▶ **YOUR TASK**
Give back, word for word, the lines in the listing below from the one holding "camera: 10 degrees right, 10 degrees up" down to the one holding "move: lampe de", both ends included.

▶ **WORKING DATA**
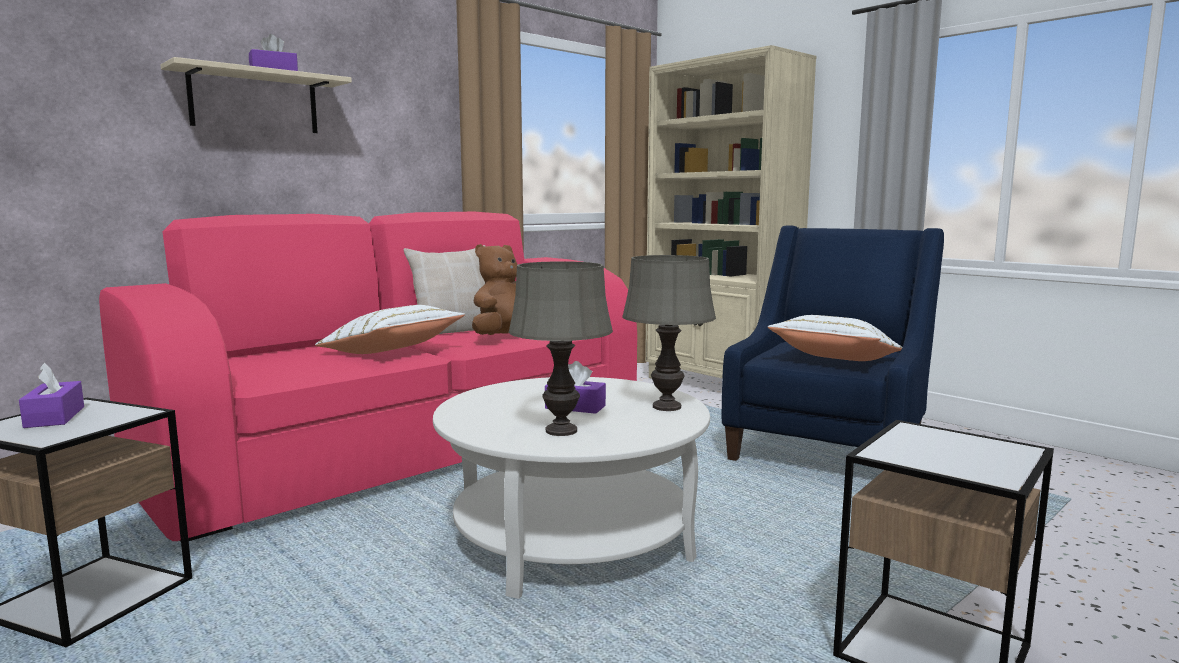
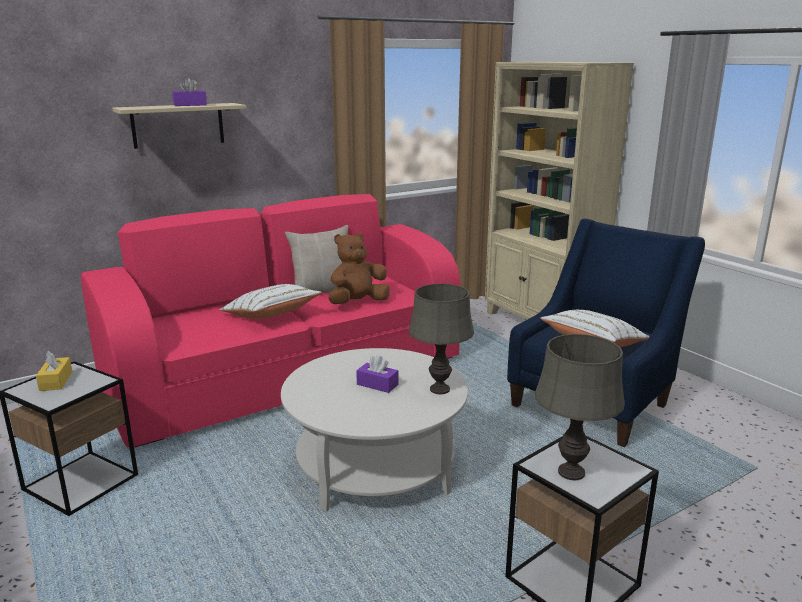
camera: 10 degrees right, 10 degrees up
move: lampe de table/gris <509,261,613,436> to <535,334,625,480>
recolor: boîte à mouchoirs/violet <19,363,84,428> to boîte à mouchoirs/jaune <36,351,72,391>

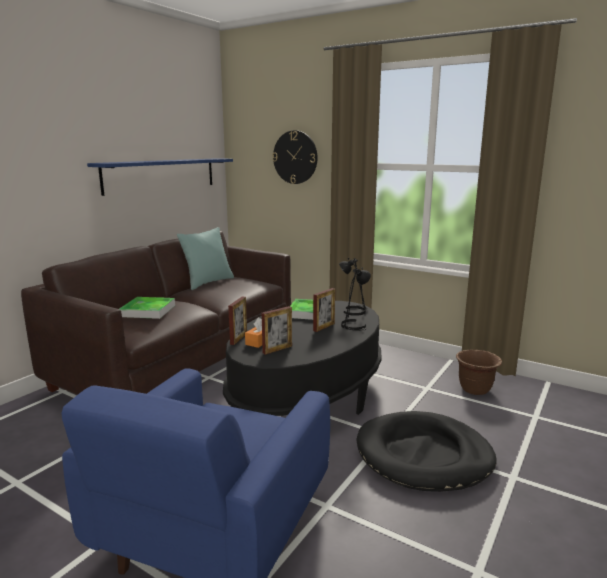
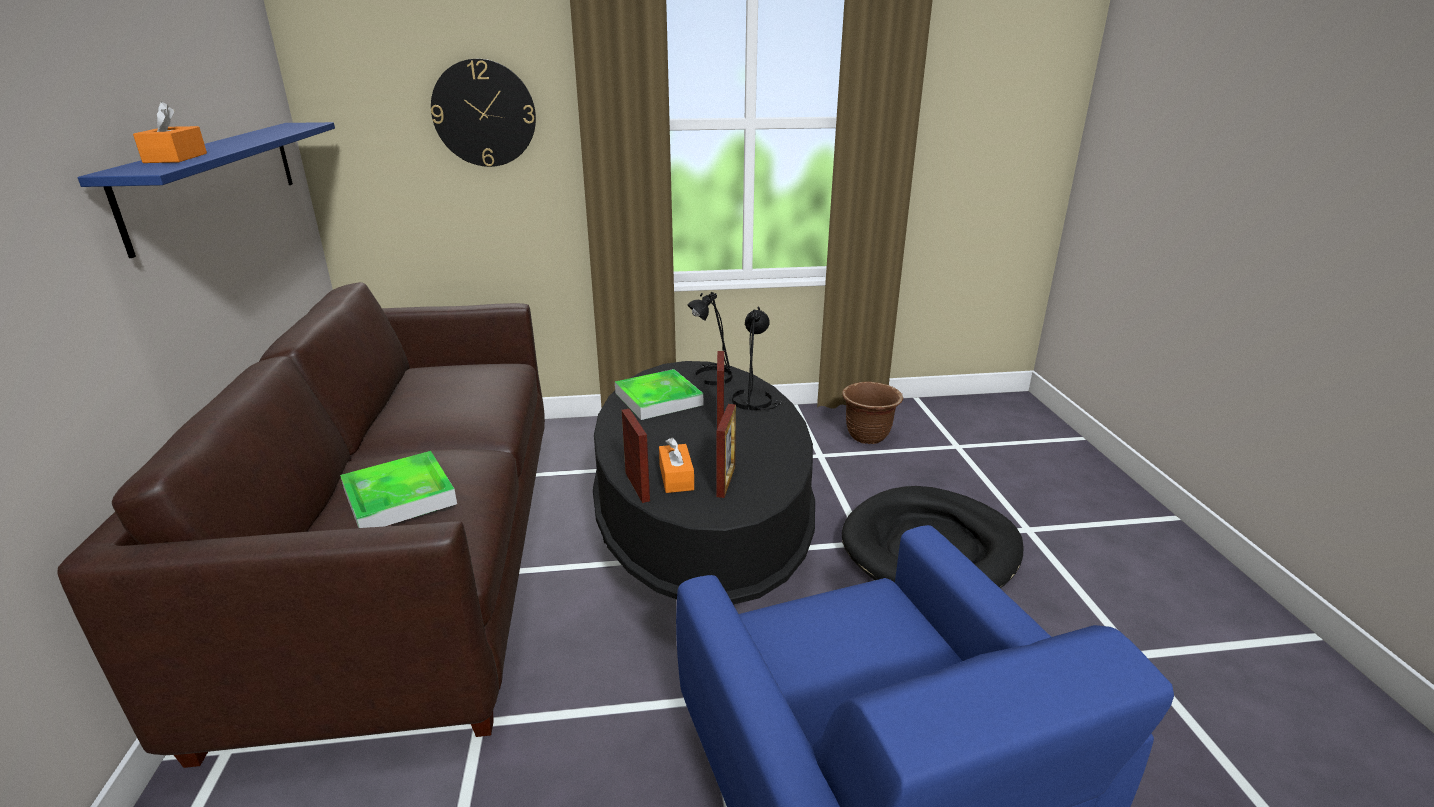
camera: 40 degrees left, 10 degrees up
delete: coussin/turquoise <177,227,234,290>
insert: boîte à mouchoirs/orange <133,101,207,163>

* * *

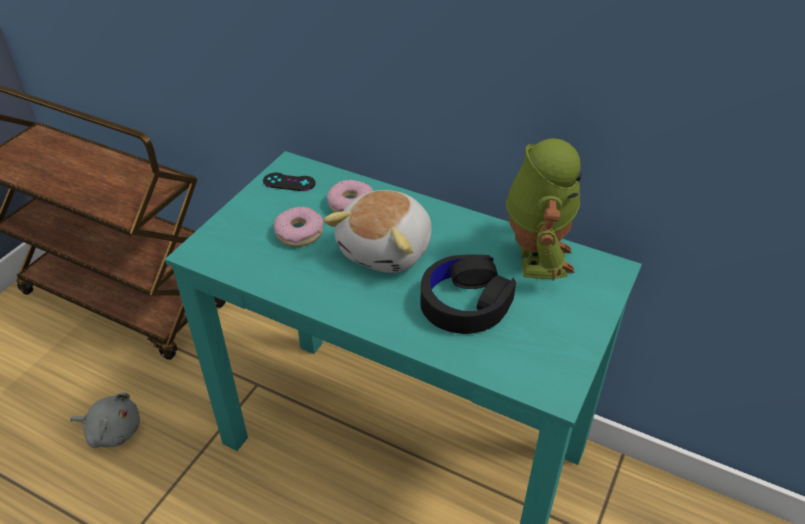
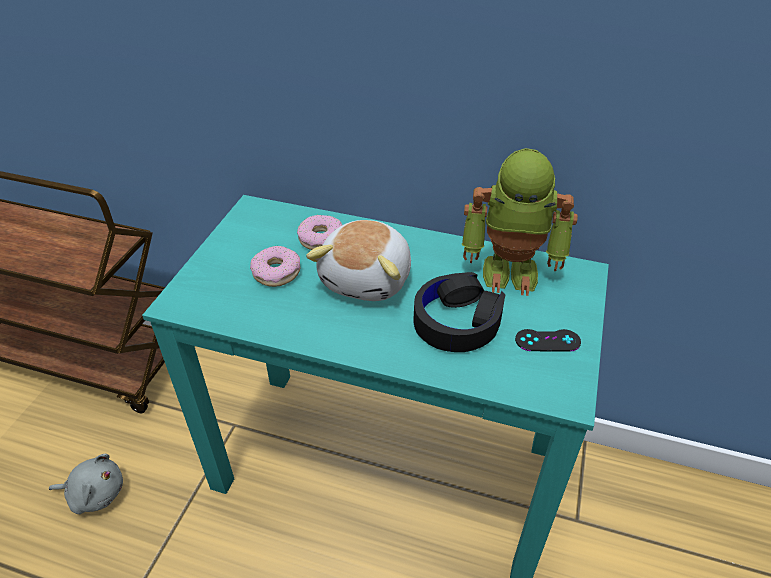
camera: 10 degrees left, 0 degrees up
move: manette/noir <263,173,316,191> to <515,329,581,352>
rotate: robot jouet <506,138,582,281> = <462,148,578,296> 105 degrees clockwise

▶ **WRITTEN RESPONSE**
camera: 10 degrees right, 10 degrees up
move: lampe de table/gris <509,261,613,436> to <535,334,625,480>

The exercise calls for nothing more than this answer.